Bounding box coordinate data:

^^^^^^^^^^^^^^^^

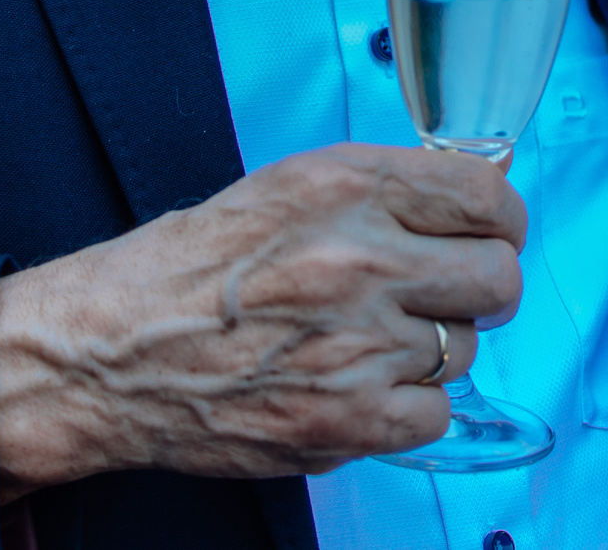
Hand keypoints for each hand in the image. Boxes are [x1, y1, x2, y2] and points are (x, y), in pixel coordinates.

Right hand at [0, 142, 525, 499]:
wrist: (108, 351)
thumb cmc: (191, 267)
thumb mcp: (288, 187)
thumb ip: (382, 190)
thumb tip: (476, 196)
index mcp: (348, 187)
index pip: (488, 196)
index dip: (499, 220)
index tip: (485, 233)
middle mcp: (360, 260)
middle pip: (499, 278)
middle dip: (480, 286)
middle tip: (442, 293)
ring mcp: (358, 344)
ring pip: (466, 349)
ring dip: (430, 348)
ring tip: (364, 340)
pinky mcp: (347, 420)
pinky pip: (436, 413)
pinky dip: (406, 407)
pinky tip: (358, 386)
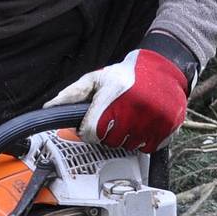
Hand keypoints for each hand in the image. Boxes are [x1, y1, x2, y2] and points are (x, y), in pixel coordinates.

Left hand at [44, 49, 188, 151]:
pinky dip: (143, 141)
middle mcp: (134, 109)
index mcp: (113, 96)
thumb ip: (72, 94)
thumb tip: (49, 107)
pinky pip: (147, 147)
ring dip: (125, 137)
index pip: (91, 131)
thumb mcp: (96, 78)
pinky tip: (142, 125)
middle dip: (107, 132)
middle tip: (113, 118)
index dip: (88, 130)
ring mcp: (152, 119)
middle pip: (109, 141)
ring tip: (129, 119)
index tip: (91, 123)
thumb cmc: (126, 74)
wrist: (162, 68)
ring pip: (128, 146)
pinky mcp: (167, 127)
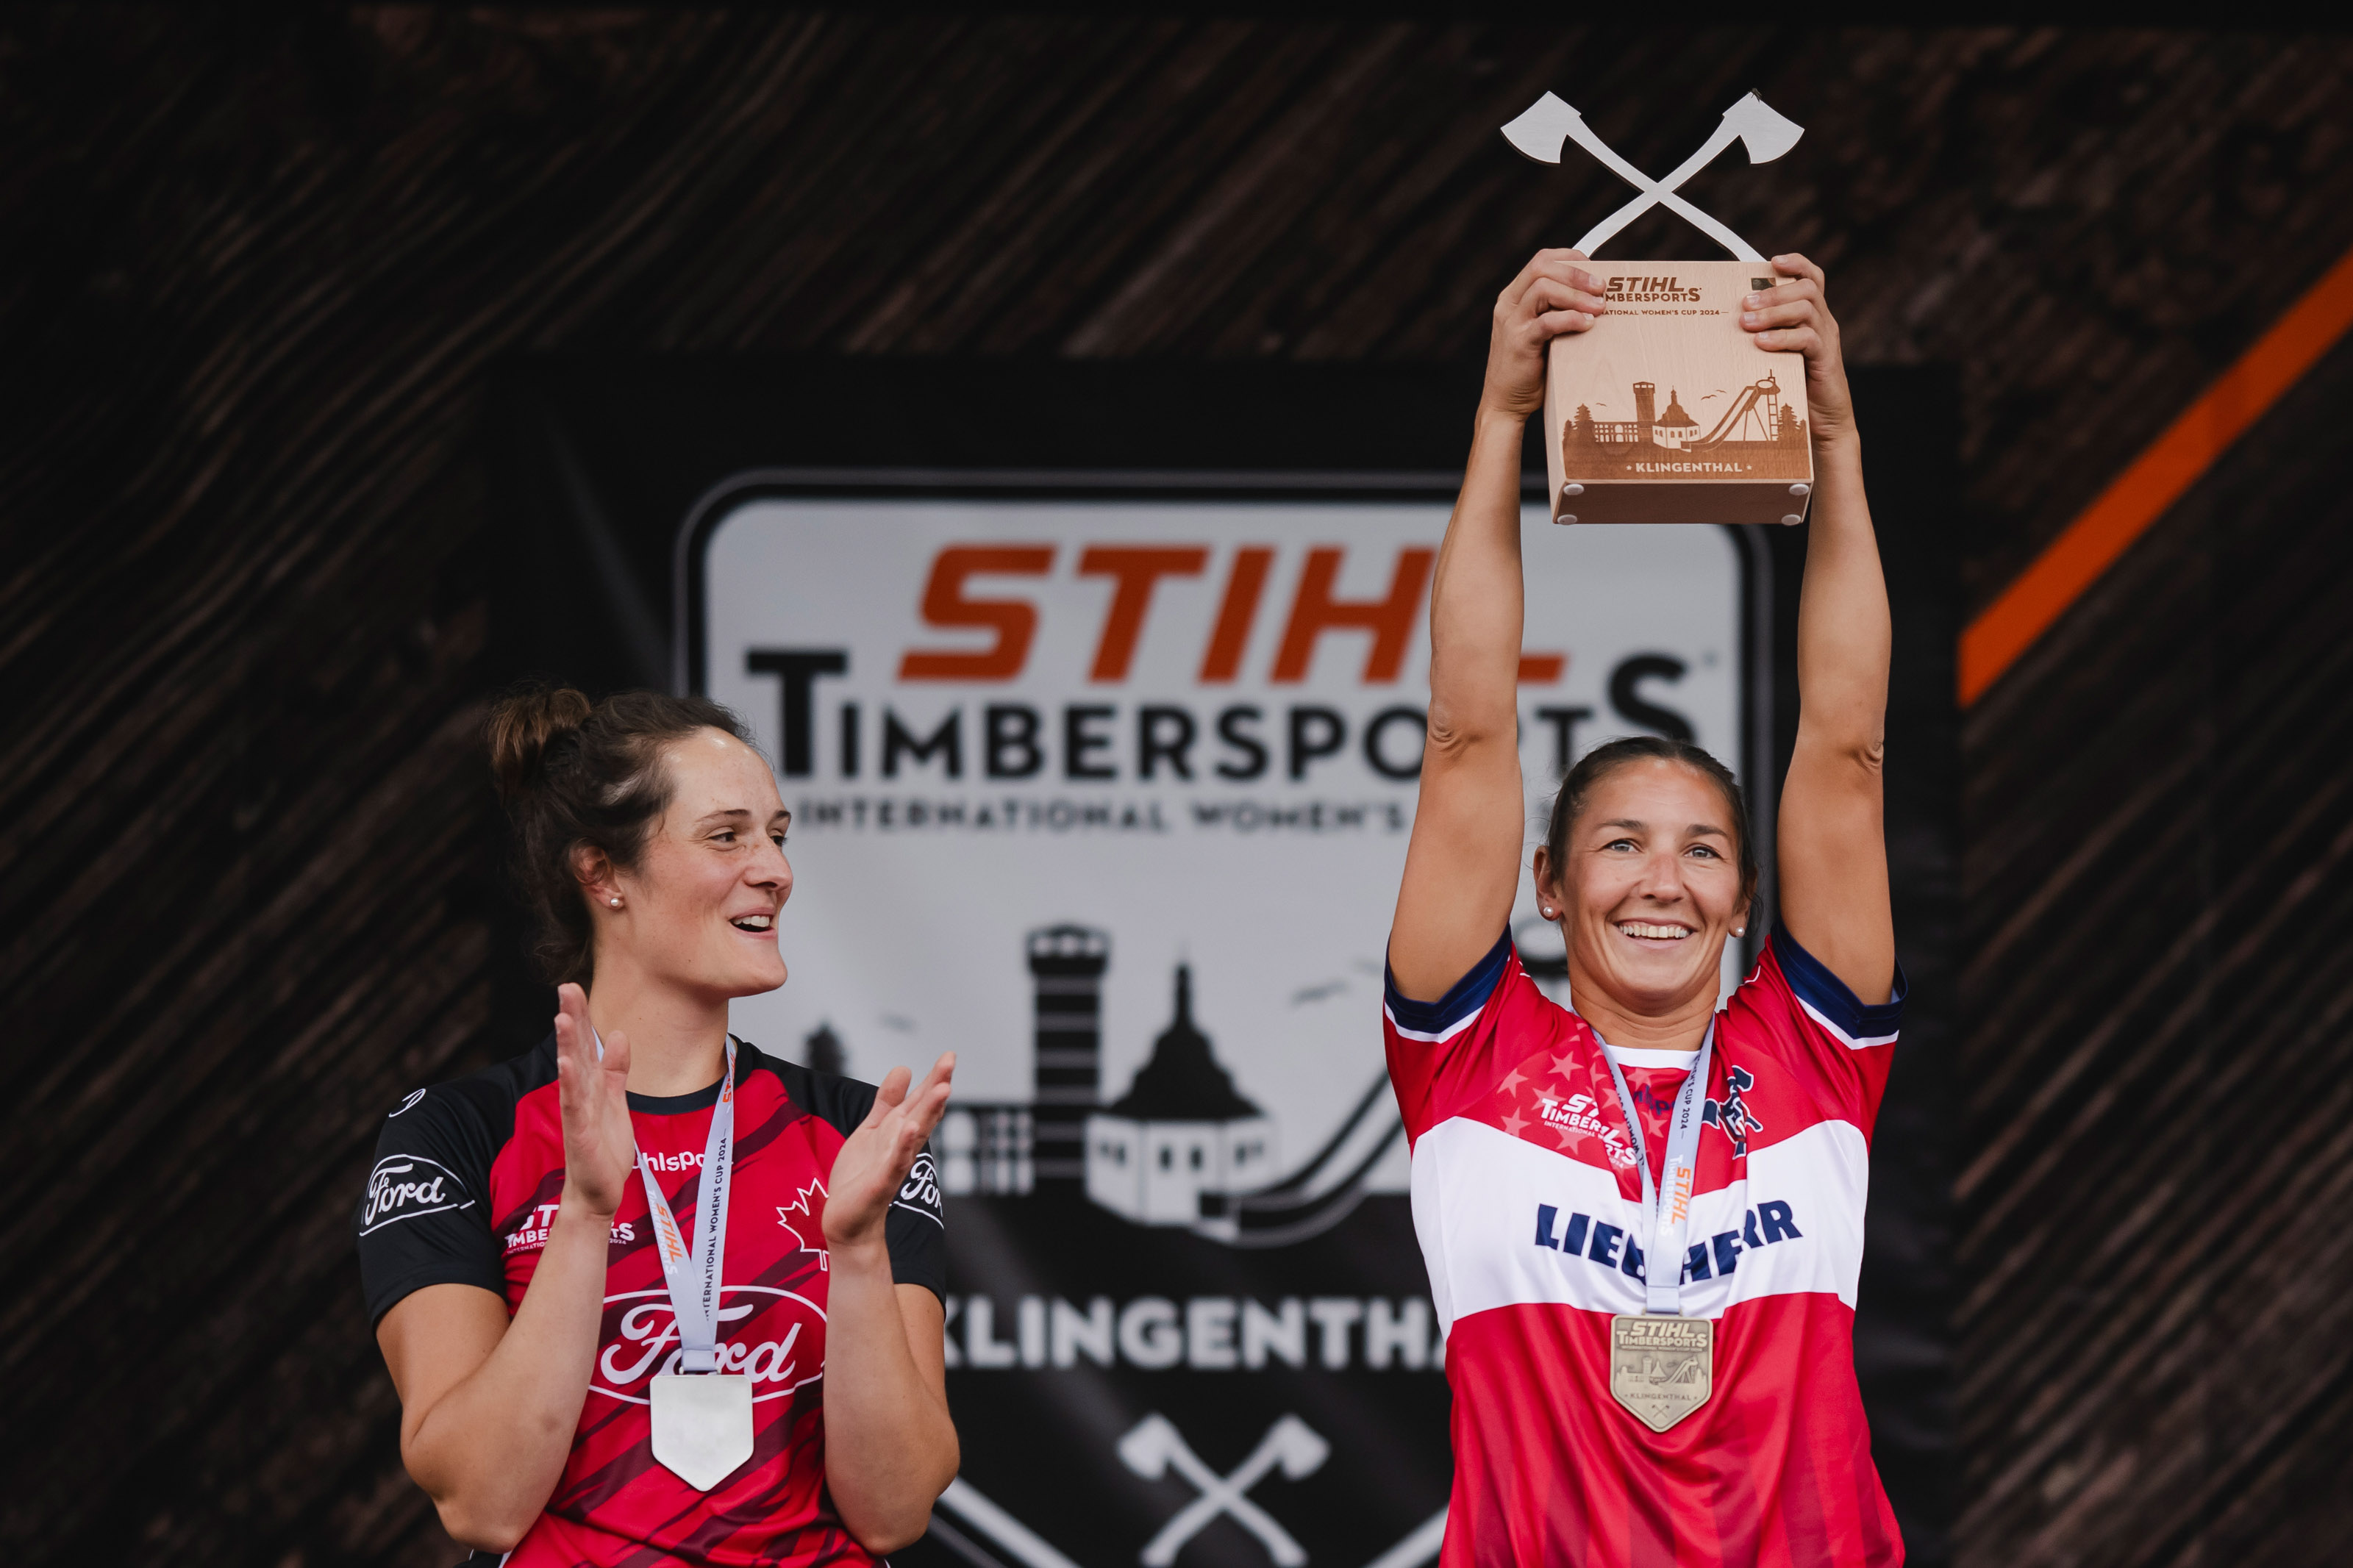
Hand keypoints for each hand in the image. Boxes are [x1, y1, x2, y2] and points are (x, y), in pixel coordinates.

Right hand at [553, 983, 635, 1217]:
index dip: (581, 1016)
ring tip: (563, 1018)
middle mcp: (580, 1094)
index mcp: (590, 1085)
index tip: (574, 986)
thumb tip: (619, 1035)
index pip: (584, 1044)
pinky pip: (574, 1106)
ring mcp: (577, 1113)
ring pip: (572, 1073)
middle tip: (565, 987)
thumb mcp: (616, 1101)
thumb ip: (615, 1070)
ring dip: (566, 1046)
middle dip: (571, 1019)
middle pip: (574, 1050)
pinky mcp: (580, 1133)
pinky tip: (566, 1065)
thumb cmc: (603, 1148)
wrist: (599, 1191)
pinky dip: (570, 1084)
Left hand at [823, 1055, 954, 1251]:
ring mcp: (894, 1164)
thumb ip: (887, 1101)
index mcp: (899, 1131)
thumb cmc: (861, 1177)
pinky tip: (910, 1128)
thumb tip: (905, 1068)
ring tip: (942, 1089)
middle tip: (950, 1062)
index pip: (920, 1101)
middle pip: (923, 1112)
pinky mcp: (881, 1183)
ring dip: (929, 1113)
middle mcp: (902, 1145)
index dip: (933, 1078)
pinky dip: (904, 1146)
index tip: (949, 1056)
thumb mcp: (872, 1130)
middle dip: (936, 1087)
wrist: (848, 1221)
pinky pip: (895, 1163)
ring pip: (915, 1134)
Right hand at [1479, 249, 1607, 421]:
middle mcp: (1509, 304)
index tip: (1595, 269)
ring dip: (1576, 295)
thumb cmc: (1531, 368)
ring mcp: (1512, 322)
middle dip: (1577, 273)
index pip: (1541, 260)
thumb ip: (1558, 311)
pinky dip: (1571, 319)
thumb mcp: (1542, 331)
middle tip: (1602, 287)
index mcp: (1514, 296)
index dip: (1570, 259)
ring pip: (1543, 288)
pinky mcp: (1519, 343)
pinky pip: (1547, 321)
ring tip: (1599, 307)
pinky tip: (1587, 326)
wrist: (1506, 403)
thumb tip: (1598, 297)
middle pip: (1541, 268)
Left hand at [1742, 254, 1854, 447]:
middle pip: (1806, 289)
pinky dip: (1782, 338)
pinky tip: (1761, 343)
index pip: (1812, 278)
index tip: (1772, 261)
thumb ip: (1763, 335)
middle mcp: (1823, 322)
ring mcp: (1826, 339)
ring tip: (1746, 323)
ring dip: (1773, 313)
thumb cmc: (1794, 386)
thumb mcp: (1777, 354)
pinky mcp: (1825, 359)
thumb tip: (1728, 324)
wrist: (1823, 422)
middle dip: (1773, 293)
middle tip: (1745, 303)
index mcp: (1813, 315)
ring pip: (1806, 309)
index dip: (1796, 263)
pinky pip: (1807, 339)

^^^^^^^^^^^^^^^^

> ABOUT THIS TASK
Please give a word-for-word transcript of the lines from the one holding "ring mcp: (152, 119)" through the final line of the entries, both ends kept, with no pictures.

> EXPECTED ANSWER
ring mcp: (152, 119)
middle pip: (109, 141)
ring tip: (129, 119)
index tip: (91, 123)
thumb cmc: (126, 74)
wrist: (162, 68)
ring pip: (128, 146)
pinky mcp: (167, 127)
Hand keypoints for each hand in the image. Boxes are [x1, y1, x2, y2] and points are (x, y), in pixel coordinates.

Right hand at [553, 983, 635, 1217]:
index dip: (581, 1016)
ring tip: (563, 1018)
middle mcp: (580, 1094)
index mcp: (590, 1085)
index tip: (574, 986)
thumb tip: (619, 1035)
index pip: (584, 1044)
pinky pip: (574, 1106)
ring mcp: (577, 1113)
ring pip: (572, 1073)
middle tip: (565, 987)
thumb mcp: (616, 1101)
thumb ip: (615, 1070)
ring dip: (566, 1046)
middle dip: (571, 1019)
middle pip: (574, 1050)
pinky mcp: (580, 1133)
pinky tip: (566, 1065)
thumb cmc: (603, 1148)
wrist: (599, 1191)
pinky dip: (570, 1084)
Left hand at [823, 1055, 954, 1251]:
ring mcp: (894, 1164)
thumb ip: (887, 1101)
index mcp: (899, 1131)
thumb cmc: (861, 1177)
pinky tip: (910, 1128)
thumb tip: (905, 1068)
ring tip: (942, 1089)
middle tip: (950, 1062)
index pip: (920, 1101)
middle pip: (923, 1112)
pinky mcp: (881, 1183)
ring dip: (929, 1113)
middle mcp: (902, 1145)
index dip: (933, 1078)
pinky dip: (904, 1146)
index tip: (949, 1056)
thumb mcp: (872, 1130)
middle dip: (936, 1087)
wrist: (848, 1221)
pinky pip: (895, 1163)
ring pip: (915, 1134)
Right hand at [1479, 249, 1607, 421]:
middle mcp: (1509, 304)
index tip: (1595, 269)
ring dip: (1576, 295)
thumb cmc: (1531, 368)
ring mcp: (1512, 322)
middle dip: (1577, 273)
index pip: (1541, 260)
thumb ip: (1558, 311)
pinky dip: (1571, 319)
thumb mcp: (1542, 331)
middle tip: (1602, 287)
index mcp: (1514, 296)
index dip: (1570, 259)
ring pip: (1543, 288)
pinky mcp: (1519, 343)
pinky pip: (1547, 321)
ring tip: (1599, 307)
pinky tip: (1587, 326)
wrist: (1506, 403)
thumb tip: (1598, 297)
middle pip: (1541, 268)
Left hand at [1742, 254, 1854, 447]:
middle pip: (1806, 289)
pinky dip: (1782, 338)
pinky tip: (1761, 343)
index pip: (1812, 278)
index tip: (1772, 261)
thumb ip: (1763, 335)
middle mcp: (1823, 322)
ring mcp: (1826, 339)
ring tip: (1746, 323)
ring dip: (1773, 313)
thumb cmc: (1794, 386)
thumb mcp: (1777, 354)
pinky mcp: (1825, 359)
thumb tip: (1728, 324)
wrist: (1823, 422)
middle dip: (1773, 293)
middle tip: (1745, 303)
index mcp: (1813, 315)
ring pip: (1806, 309)
index dip: (1796, 263)
pinky pip: (1807, 339)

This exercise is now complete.